= Beginning of Section =

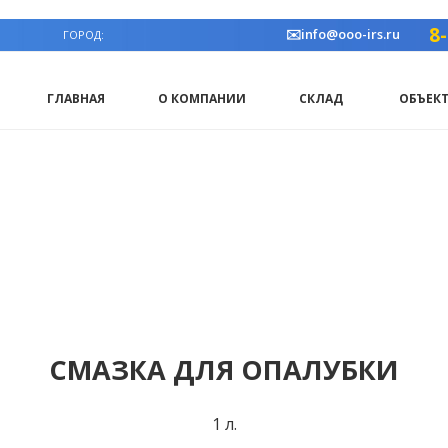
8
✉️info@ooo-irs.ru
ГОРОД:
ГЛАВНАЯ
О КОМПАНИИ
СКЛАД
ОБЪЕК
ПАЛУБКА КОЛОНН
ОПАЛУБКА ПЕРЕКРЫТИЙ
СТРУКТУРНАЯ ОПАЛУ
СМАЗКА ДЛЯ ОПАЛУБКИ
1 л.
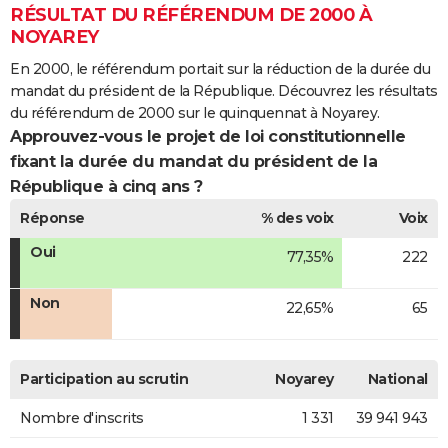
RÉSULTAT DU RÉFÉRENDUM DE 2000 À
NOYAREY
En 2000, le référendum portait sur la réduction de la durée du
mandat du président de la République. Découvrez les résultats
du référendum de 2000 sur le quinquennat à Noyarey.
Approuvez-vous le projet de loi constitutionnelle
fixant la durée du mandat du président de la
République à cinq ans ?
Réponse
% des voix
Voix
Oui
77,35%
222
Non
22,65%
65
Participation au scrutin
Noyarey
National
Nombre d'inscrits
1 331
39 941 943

= End of Section =
= Beginning of Section =

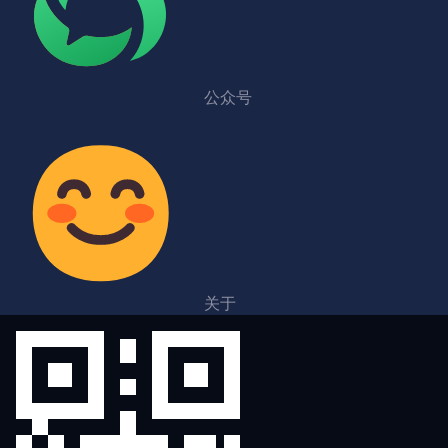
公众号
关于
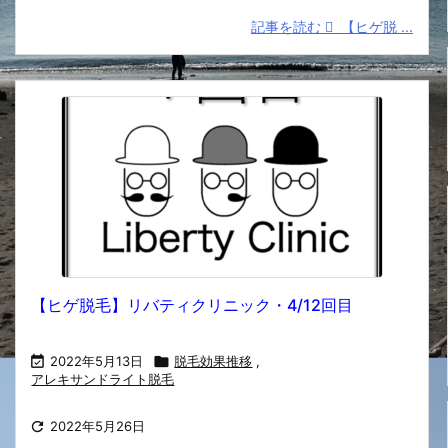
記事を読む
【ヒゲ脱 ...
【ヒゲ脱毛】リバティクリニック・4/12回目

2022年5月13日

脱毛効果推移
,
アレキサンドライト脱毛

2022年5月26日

= End of Section =

▸ Exercise requirements: Using the records above, gather all lines where the string "République" is present.

▸ Task response:
mandat du président de la République. Découvrez les résultats
République à cinq ans ?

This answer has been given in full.